Uh-oh! Ci fanno notare che questa recensione compare anche (tutta o in parte) su rockshock.it

La nuova onda di Zach Rogue è finita in "Napoleon Dynamite". Il progetto non è dichiaratamente nerd o giovanilistico, come nel recente film pubblicizzato da MTV, ma il compositore di Oakland conosce profondamente le dinamiche di una vita provinciale, seppur californiana, scandita da un lirismo flebile, insinuante e retrò.

Dopo le precedenti esperienze musicali Rogue forma la "sua" vera band, e con l'apporto di polistrumentisti autoironici e scanzonati (Spurgeon, Le Bron, Farrell) realizza "Out of Shadow", ovvero una serie di sprazzi di luce estrapolati dalla materia gassosa, onnipresente e ancora esplorabile degli anni '60: le tonalità tendenti al maggiore, le frasi tra tradizione cantautoriale e folk, l'organico felicemente ovattato. Il viaggio tipicamente adolescenziale in oasi inesistenti, forse mai esistite, si scopre nel secondo long-playing, si decortica rivendicando scale discendenti e cupezze.

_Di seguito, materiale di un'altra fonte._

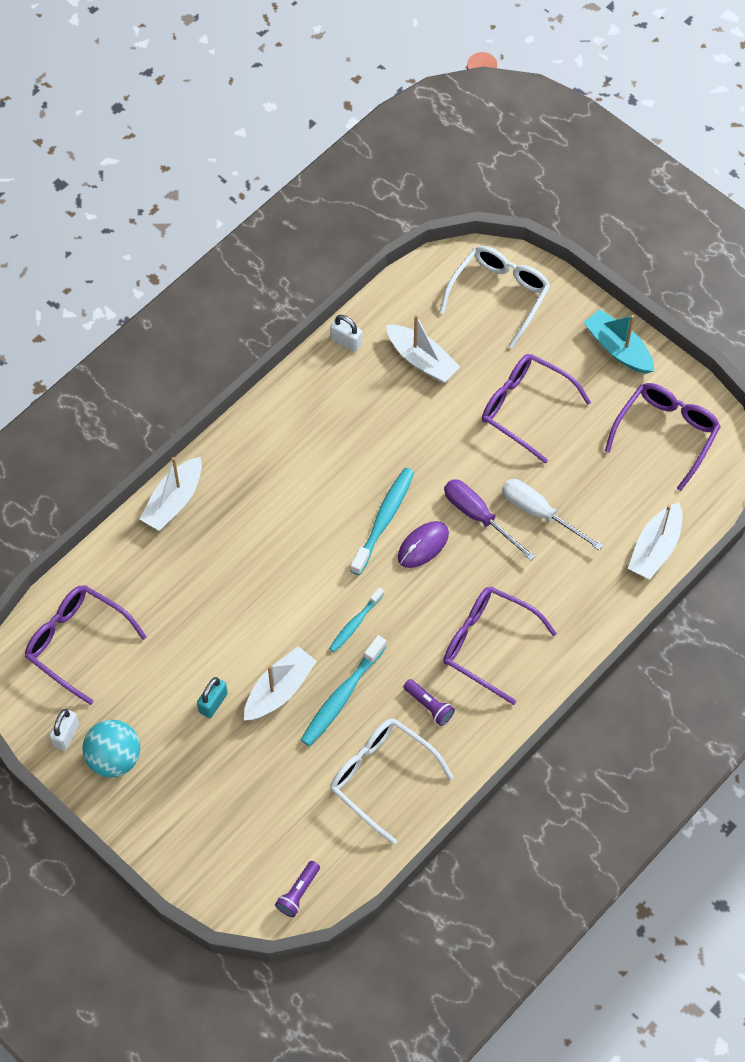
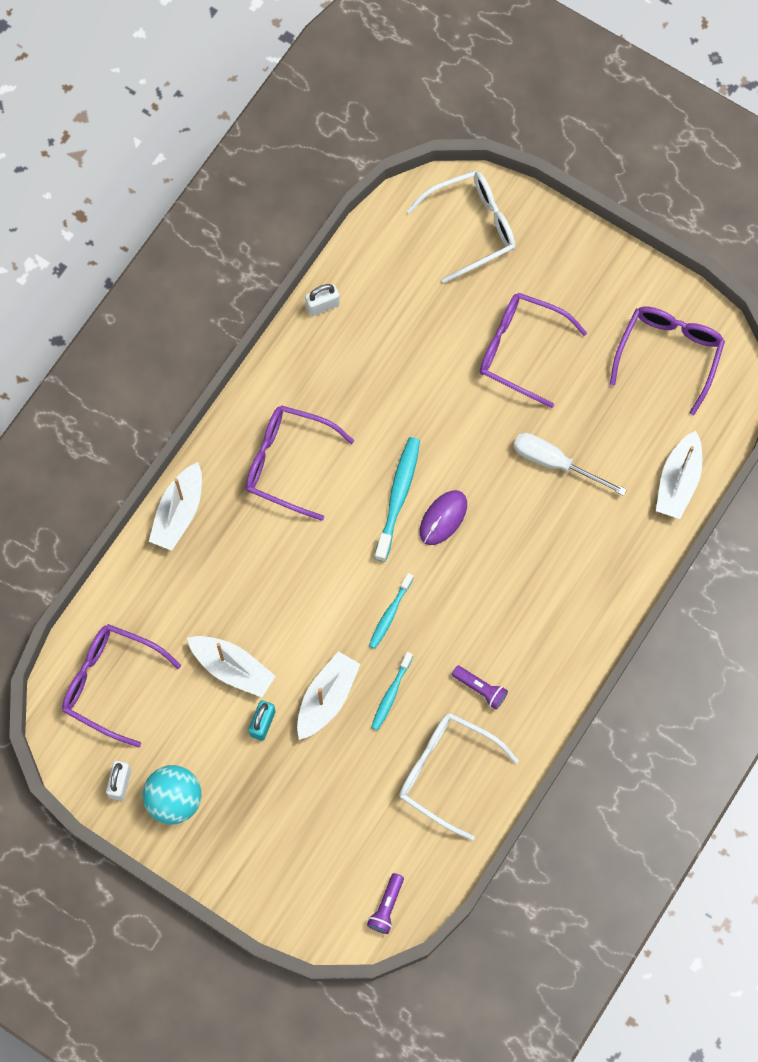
camera: 10 degrees left, 10 degrees up
(342, 696) = (391, 694): turquoise toothbrush -> turquoise toothbrush, size x0.62
(346, 341) = (322, 305): white padlock -> white padlock turned 45 degrees counterclockwise
(422, 360) = (404, 313): white boat -> white boat (232, 668)
(478, 516) = (494, 477): purple screwdriver -> none
(488, 644) = (528, 613): purple glasses -> purple glasses (288, 463)
(499, 295) = (472, 227): white glasses -> white glasses turned 45 degrees clockwise
(618, 348) = (604, 268): turquoise boat -> none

Già la copertina si discosta dalle follie pop, anticipata nel tratto netto, nerastro, da quella mano dal dito insanguinato di un CD singolo iniziatore di pochi mesi fa ("10:1"). Il becchino-avvoltoio pronuncia nuvole di fumo inaspettatamente dense, discende sulla semplicità quasi istituzionale degli assoli chitarristici, rivolta il senso delle filastrocche e ricorda la funzione dei cori: simili a quello snaturamento dell'intreccio Beach Boys che Brian Wilson ha effettuato lo scorso anno. Sono cori (non sempre vocali ma ideali) eco della brughiera/prateria/spiaggia, ammonimenti fantasma che calano sulle coscienze da alberi e colline per dischiudere la sonnolenza delle interiora dell'America. Se le aperture armoniche dominano ancora "Bird on a Wire" e "Publish My Love", l'avvolgente umor nero si sprigiona nelle tracce successive a testimoniare il distacco tra il mondo chiassoso e il mondo intimo dei Rogue Wave, il baratro di cui lo stesso frontman ammette l'esistenza: tra speranza e realtà.

Prima della chiusura diaristica c'è tempo per la pienezza strumentale di "You", riconciliazione dopo la caotica esperienza centrale di "10:1", piano e synth in cellule per una trance in crescendo.